Optimization strategies, including chemical agents such as saponin and SDS, may enhance identification rates. However, similarly, the correct identification rates of gram-positive bacteria were lower than those of gram-negative bacteria in these studies (10, 18-23). In our study, 17.2% of the isolates were not identified by the method used. Of these, 54.9% were Staphylococcus species, consisting of 11 S. aureus, 9 S. epidermidis, 4 S. hominis, 3 S. haemolyticus, and 1 S. warneri. The rate of unidentified isolates has been reported to be between 10.0% and 13.0% in other studies (8, 14, 24). While discordant results were not detected in the gram-negative bacteria, they were observed in seven gram-positive bacteria. The rates of discordant results in other studies ranged from 0% to 4%, and it was found to be 2.4% in our study. Most of these results were gram-positive bacteria, commonly Staphylococci species, as seen in other studies (14, 24, 25).

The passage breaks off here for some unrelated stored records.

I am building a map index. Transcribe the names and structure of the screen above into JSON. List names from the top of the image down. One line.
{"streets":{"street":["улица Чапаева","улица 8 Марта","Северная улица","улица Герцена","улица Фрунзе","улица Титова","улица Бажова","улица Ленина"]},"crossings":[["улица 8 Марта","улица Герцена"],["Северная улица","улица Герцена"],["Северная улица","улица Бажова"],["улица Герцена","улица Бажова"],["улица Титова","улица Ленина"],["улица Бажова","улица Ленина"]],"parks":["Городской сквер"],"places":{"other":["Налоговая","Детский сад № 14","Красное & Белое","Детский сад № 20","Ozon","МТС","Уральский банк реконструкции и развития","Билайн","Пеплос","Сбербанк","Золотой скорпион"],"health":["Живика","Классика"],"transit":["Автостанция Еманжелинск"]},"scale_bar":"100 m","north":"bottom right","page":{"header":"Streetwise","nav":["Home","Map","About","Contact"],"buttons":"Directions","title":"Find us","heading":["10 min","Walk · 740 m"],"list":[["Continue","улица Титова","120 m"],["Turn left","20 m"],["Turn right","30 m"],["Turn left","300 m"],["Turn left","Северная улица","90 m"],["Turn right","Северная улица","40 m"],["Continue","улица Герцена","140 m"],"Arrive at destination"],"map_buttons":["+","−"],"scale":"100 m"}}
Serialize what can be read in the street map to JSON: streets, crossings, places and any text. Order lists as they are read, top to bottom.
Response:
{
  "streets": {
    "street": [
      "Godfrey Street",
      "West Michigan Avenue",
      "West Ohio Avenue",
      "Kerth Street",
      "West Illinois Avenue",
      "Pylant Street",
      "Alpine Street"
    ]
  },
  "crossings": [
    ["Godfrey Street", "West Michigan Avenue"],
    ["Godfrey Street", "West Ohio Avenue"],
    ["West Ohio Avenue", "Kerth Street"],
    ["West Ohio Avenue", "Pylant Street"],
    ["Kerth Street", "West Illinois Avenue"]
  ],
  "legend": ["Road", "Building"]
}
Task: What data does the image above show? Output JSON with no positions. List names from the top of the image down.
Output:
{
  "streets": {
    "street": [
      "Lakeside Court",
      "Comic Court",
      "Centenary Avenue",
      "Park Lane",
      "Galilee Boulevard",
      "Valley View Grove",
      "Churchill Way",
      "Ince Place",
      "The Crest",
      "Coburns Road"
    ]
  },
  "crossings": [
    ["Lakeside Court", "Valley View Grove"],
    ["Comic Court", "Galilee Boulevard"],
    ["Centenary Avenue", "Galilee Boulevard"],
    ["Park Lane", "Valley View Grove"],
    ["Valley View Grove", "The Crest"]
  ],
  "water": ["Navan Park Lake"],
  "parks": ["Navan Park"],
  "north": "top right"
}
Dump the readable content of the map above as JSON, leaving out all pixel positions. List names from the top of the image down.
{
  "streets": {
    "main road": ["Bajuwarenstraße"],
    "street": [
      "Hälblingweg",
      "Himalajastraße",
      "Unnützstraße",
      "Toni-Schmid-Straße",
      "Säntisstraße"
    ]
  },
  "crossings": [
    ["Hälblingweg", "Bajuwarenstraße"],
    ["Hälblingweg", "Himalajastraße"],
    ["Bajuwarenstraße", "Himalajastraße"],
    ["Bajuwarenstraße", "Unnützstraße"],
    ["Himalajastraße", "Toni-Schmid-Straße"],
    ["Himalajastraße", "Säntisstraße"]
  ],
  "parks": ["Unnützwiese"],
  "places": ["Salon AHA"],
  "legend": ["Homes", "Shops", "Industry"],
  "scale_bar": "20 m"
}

The identification of bacteria causing BSI was accomplished in a short time, like 1 hour, with the method used in our study. The short identification period allows the treatment of patients with BSI to be started in a short time. The advantage of this method is that it provides results 48 hours earlier than the traditional identification method (26). It is also a simple and cost-effective method. Early detection of pathogens causing BSI can significantly reduce mortality rates, especially in critically ill patients, through early and effective treatment (27). At the same time, if these methods can be used to detect antimicrobial resistance, more accurate treatment protocols specific to the pathogen can be determined. In this way, misuse and overuse of broad-spectrum antibiotics are prevented (28).
5.1. Conclusions
In conclusion, the in-house method offers a rapid, cost-effective, and practical alternative for direct microbial identification from blood cultures. While gram-negative bacteria were accurately identified, further improvements are needed to enhance the accuracy for gram-positive bacteria. Future research should focus on refining lysis and extraction techniques tailored for gram-positive organisms and integrating the detection of antimicrobial resistance markers directly from blood culture samples. Such advances could support more targeted therapy, reduce hospital stay durations, and limit the emergence of resistance due to inappropriate antimicrobial use.